JAKARTA, REPORTER.ID – Makin marak dan mengancamnya mafia tanah terhadap rakyat yang terus menjadi korban, maka harus dibentuk Komisi Pemberantasan Mafia Tanah (KPMT). Apalagi para mafia tersebut kerjasama dengan aparat kepolisian, kejaksaan, kementerian ATR, sehingga mereka sulit diberantas. Presiden Jokowi pun seolah kewalahan menghadapi para mafia tersebut.
Salah seorang korban mafia tanah, Ibu Lilisanti Hasan dari Kalimantan Barat, yang tanahnya dikuasai oleh PT. Bumi Indah Raya, padahal sudah berserfikat, tapi dikalahkan di pengadilan. Karena itu, dia mengadu dan berkirim surat banyak pihak; Presiden Jokowi, Menkopolhukam, Satgas Mafia Tanah, KSP RI, Kementerian Agraria dan Tata Ruang, Komisi Yudisial, Ombudsman, KPK, Badan Pengawas Mahkamah Agung (MA) dan lain-lain. “Jadi, kemana lagi saya harus mencari keadilan?” kata Lilisanti dengan menangis.
Anggota Komisi II DPR RI FPDIP I Wayan Sudirta, menegaskan jika seluruh rakyat Indonesia harus berani melawan para mafia tanah tersebut. “Banyak kasus tanah rakyat telah dirampas dengan menghalalkan segala cara, maka kita tak boleh diam. Kita harus lawan mereka. Salah satunya dengan membentuk Komisi Pemberantasan Mafia Tanah,” kata dia.

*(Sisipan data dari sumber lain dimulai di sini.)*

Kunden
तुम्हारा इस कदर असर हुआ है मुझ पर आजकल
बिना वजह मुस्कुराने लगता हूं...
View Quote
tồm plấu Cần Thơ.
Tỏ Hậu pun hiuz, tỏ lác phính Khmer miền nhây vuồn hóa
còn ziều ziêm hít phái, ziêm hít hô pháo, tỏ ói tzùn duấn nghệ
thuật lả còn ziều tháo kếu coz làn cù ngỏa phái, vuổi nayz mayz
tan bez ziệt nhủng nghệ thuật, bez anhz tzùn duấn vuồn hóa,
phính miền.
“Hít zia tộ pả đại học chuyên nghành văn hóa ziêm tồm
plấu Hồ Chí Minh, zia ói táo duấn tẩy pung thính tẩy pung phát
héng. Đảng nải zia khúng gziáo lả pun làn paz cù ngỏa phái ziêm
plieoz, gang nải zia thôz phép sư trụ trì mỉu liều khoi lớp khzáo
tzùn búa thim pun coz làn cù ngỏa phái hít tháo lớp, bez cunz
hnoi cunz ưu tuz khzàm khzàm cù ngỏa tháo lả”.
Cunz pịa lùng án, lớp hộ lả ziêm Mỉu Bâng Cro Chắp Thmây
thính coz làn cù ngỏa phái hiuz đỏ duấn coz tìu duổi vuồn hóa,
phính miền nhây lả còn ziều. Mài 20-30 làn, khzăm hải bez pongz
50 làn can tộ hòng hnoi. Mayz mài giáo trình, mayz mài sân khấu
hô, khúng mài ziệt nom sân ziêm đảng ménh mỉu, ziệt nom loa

Demikian diungkapkan I Wayan Sudirta dalam Forum Legislasi “RUU Pertanahan: Komitmen DPR Berantas Mafia Tanah”, bersama anggota Komisi II DPR RI Fraksi Gerindra Sodik Mudjahid, Korban Mafia Tanah, Lilisanti Hasan (Kalbar), dan Praktisi Hukum/Koordinator Perekat Nusantara Petrus Selestinus di Gedung DPR RI Senayan Jakarta, Selasa (15/3/2022).
Menurut Wayan Sudirta, Presiden Jokowi sudah berjanji dan terus bekerja untuk memberantas mafia tanah tersebut, tapi harus mendapat dukungan semua pihak. khususnya aparat penegak hukum; kepolisian, kejaksaan, dan kementerian terkait. Bahwa negara tak boleh kalah oleh mafia.
“Kita ingin Kapolri, Kejagung, Kementerian ATR, dan Presiden kompak membongkar mafia tanah ini. Kalau terbukti kini masih marak, maka tiga menteri itu tak cukup duduk di belakang meja, tapi harus terjun ke lapangan. Wong kita ini ngusir Belanda saja bisa, masak ngusir mafia tanah tidak mamu,” ungkap Wayan.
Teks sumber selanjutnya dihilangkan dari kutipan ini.